INFORMATION SHOWN »
----
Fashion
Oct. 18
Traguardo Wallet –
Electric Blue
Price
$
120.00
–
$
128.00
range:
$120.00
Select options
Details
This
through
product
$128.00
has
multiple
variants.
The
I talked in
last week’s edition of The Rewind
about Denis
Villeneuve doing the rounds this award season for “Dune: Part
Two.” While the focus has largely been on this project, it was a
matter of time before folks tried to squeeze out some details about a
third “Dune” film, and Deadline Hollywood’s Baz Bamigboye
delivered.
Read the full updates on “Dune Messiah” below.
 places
----
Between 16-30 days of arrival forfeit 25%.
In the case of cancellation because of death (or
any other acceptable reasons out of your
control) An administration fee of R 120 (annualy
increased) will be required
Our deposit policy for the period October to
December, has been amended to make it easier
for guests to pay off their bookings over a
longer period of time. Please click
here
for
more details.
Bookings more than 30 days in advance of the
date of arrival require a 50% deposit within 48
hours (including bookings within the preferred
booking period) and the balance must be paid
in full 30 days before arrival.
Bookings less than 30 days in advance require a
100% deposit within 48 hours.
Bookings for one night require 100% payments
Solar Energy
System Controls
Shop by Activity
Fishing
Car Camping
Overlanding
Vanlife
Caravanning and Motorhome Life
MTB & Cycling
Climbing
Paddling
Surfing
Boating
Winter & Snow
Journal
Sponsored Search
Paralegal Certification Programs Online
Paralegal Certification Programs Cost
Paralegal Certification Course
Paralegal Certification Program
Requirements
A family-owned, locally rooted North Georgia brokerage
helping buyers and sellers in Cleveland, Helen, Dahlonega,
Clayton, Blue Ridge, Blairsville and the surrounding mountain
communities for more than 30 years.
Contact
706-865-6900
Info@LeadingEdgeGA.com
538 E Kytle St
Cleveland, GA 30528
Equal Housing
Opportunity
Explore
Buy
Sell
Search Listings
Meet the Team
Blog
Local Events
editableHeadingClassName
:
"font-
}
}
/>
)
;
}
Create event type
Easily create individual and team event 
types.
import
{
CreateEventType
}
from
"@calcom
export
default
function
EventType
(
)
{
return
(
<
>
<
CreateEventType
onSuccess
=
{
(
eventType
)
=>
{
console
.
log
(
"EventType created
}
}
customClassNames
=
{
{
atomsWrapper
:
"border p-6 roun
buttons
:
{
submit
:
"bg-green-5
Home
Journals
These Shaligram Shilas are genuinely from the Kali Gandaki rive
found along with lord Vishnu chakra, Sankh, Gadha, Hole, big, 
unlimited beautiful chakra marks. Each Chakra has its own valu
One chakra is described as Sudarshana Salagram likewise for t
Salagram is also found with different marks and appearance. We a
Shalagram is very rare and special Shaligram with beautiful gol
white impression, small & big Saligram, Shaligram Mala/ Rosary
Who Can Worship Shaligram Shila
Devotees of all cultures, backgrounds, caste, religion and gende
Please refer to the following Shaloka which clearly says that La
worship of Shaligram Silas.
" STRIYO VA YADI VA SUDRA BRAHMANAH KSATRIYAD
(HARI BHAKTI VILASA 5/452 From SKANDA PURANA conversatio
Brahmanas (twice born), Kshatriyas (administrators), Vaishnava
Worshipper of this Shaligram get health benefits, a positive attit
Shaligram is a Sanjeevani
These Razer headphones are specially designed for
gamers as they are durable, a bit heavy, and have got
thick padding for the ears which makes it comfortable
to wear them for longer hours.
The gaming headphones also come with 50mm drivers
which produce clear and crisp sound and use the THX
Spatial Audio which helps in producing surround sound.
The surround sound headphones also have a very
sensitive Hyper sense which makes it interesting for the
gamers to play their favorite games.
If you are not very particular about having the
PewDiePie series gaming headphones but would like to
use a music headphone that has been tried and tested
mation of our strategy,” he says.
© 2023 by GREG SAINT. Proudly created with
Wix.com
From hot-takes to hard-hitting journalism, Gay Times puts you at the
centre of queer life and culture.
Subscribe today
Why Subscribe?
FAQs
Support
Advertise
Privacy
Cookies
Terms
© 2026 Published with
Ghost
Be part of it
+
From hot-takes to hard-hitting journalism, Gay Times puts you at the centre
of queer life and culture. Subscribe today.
----
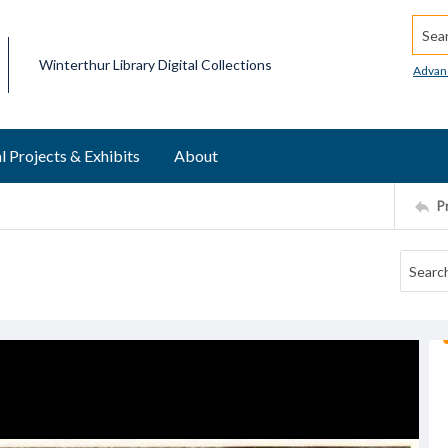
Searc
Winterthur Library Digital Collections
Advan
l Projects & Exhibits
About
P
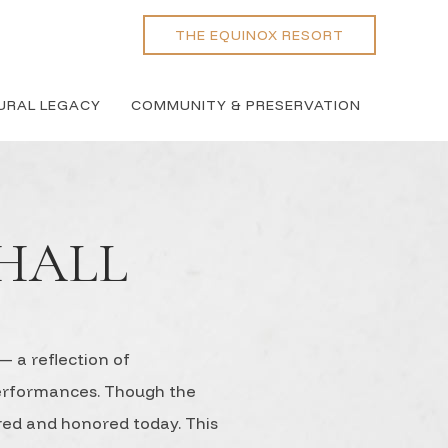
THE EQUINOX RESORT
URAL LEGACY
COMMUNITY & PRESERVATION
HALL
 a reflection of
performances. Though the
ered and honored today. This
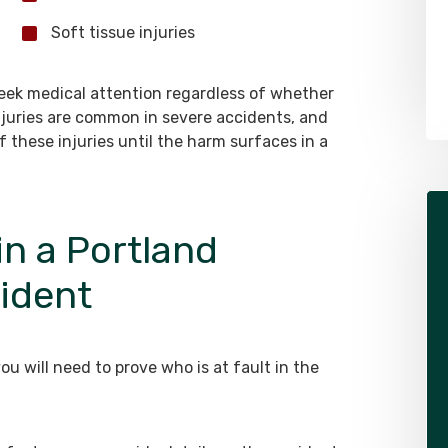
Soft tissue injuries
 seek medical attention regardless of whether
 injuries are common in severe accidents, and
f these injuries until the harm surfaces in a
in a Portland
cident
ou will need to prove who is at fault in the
----
From the entries above, give again exactly the lines running from the line with "2026 Published with" to the line with "of queer life and culture. Subscribe today."; include both of those lines.

© 2026 Published with
Ghost
Be part of it
+
From hot-takes to hard-hitting journalism, Gay Times puts you at the centre
of queer life and culture. Subscribe today.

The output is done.